◆ DESCRIÇÃO DA TAREFA
Por favor, copie todas as entradas abaixo linha por linha, sem nenhuma alteração.

◆ DADOS DE ENTRADA
==================================================

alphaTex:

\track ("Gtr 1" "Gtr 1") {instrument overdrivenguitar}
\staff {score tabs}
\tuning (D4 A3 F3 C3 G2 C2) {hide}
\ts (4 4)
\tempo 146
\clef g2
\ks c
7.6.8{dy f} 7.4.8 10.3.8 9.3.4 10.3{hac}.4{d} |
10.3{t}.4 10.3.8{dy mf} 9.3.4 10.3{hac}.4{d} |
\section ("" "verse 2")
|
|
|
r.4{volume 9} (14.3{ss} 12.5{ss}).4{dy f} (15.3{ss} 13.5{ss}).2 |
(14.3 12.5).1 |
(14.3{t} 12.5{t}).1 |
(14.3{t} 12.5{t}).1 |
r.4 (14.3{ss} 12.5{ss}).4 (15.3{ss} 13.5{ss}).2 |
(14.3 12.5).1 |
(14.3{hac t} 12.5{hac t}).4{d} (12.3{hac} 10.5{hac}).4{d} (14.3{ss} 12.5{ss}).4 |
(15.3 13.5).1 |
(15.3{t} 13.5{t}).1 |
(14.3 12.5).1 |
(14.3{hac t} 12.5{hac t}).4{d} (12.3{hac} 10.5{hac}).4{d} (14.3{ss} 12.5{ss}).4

==================================================

◆ RESULTADO DO EXERCÍCIO
alphaTex:

\track ("Gtr 1" "Gtr 1") {instrument overdrivenguitar}
\staff {score tabs}
\tuning (D4 A3 F3 C3 G2 C2) {hide}
\ts (4 4)
\tempo 146
\clef g2
\ks c
7.6.8{dy f} 7.4.8 10.3.8 9.3.4 10.3{hac}.4{d} |
10.3{t}.4 10.3.8{dy mf} 9.3.4 10.3{hac}.4{d} |
\section ("" "verse 2")
|
|
|
r.4{volume 9} (14.3{ss} 12.5{ss}).4{dy f} (15.3{ss} 13.5{ss}).2 |
(14.3 12.5).1 |
(14.3{t} 12.5{t}).1 |
(14.3{t} 12.5{t}).1 |
r.4 (14.3{ss} 12.5{ss}).4 (15.3{ss} 13.5{ss}).2 |
(14.3 12.5).1 |
(14.3{hac t} 12.5{hac t}).4{d} (12.3{hac} 10.5{hac}).4{d} (14.3{ss} 12.5{ss}).4 |
(15.3 13.5).1 |
(15.3{t} 13.5{t}).1 |
(14.3 12.5).1 |
(14.3{hac t} 12.5{hac t}).4{d} (12.3{hac} 10.5{hac}).4{d} (14.3{ss} 12.5{ss}).4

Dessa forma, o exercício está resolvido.